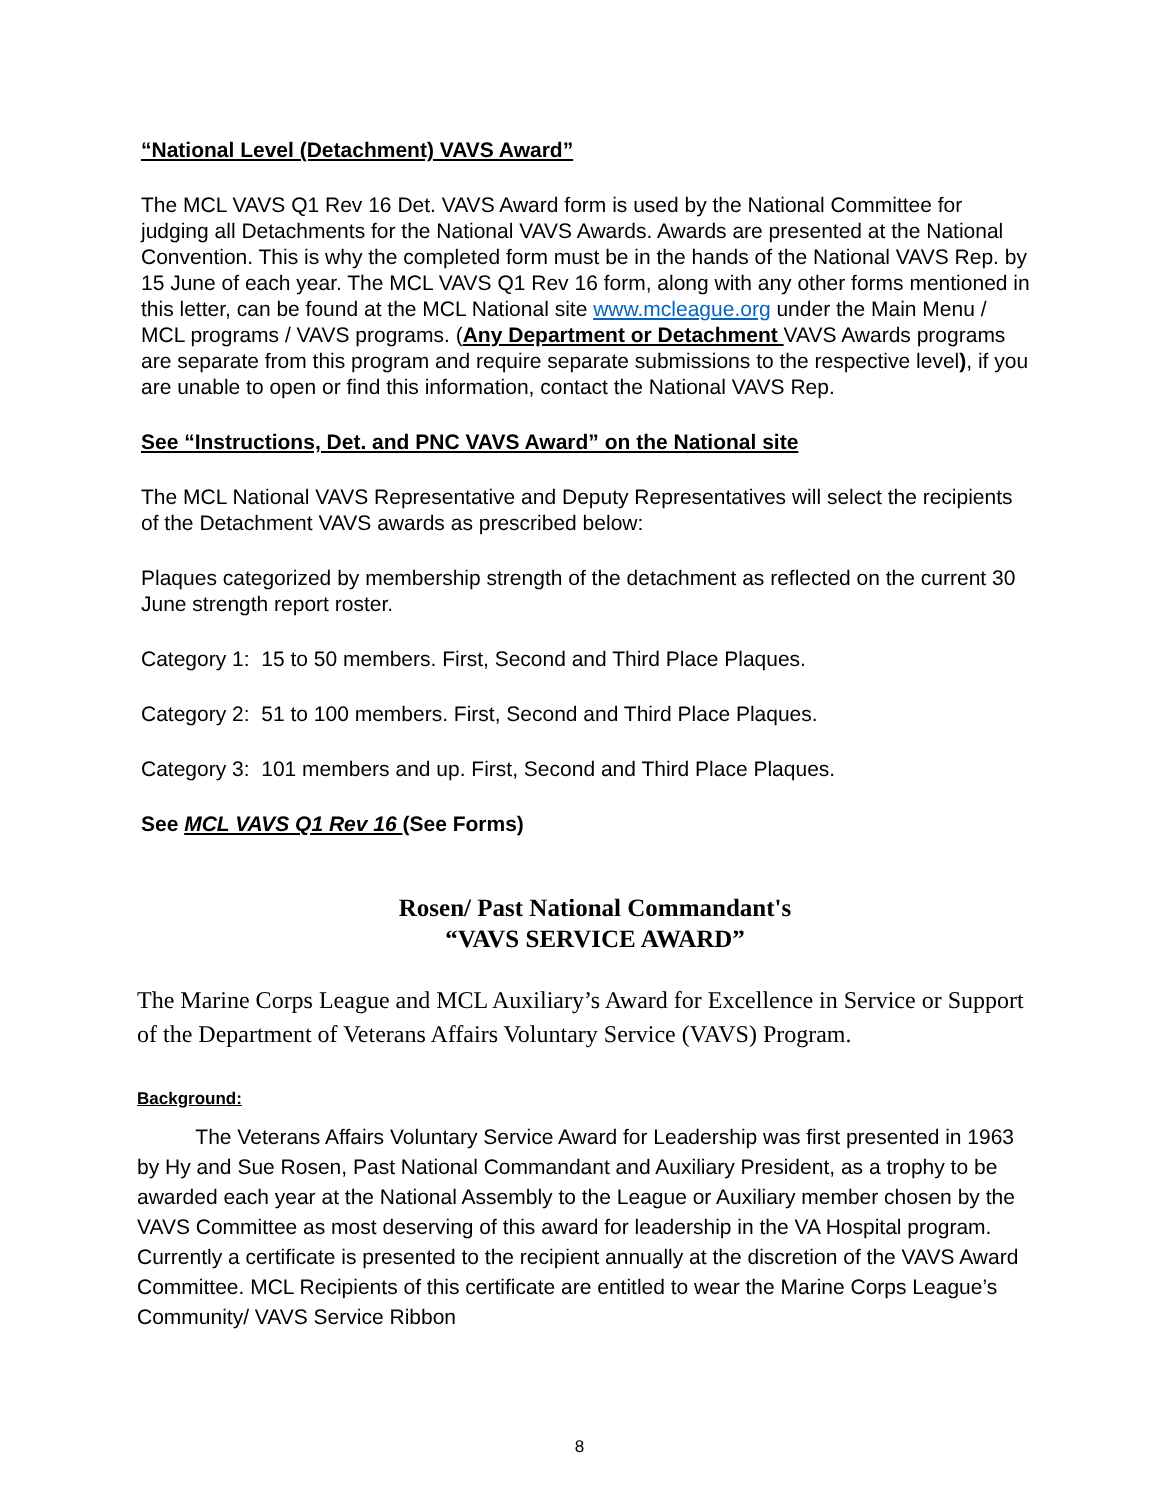“National Level (Detachment) VAVS Award”
The MCL VAVS Q1 Rev 16 Det. VAVS Award form is used by the National Committee for judging all Detachments for the National VAVS Awards. Awards are presented at the National Convention. This is why the completed form must be in the hands of the National VAVS Rep. by 15 June of each year. The MCL VAVS Q1 Rev 16 form, along with any other forms mentioned in this letter, can be found at the MCL National site www.mcleague.org under the Main Menu / MCL programs / VAVS programs. (Any Department or Detachment VAVS Awards programs are separate from this program and require separate submissions to the respective level), if you are unable to open or find this information, contact the National VAVS Rep.
See “Instructions, Det. and PNC VAVS Award” on the National site
The MCL National VAVS Representative and Deputy Representatives will select the recipients of the Detachment VAVS awards as prescribed below:
Plaques categorized by membership strength of the detachment as reflected on the current 30 June strength report roster.
Category 1: 15 to 50 members. First, Second and Third Place Plaques.
Category 2: 51 to 100 members. First, Second and Third Place Plaques.
Category 3: 101 members and up. First, Second and Third Place Plaques.
See MCL VAVS Q1 Rev 16 (See Forms)
Rosen/ Past National Commandant's
“VAVS SERVICE AWARD”
The Marine Corps League and MCL Auxiliary’s Award for Excellence in Service or Support of the Department of Veterans Affairs Voluntary Service (VAVS) Program.
Background:
The Veterans Affairs Voluntary Service Award for Leadership was first presented in 1963 by Hy and Sue Rosen, Past National Commandant and Auxiliary President, as a trophy to be awarded each year at the National Assembly to the League or Auxiliary member chosen by the VAVS Committee as most deserving of this award for leadership in the VA Hospital program.
Currently a certificate is presented to the recipient annually at the discretion of the VAVS Award Committee. MCL Recipients of this certificate are entitled to wear the Marine Corps League’s Community/ VAVS Service Ribbon
8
****************************************
__Goal of the exercise__: Filter the records above, keeping each line that contains the word "Place".

__Answer section__:
Category 1: 15 to 50 members. First, Second and Third Place Plaques.
Category 2: 51 to 100 members. First, Second and Third Place Plaques.
Category 3: 101 members and up. First, Second and Third Place Plaques.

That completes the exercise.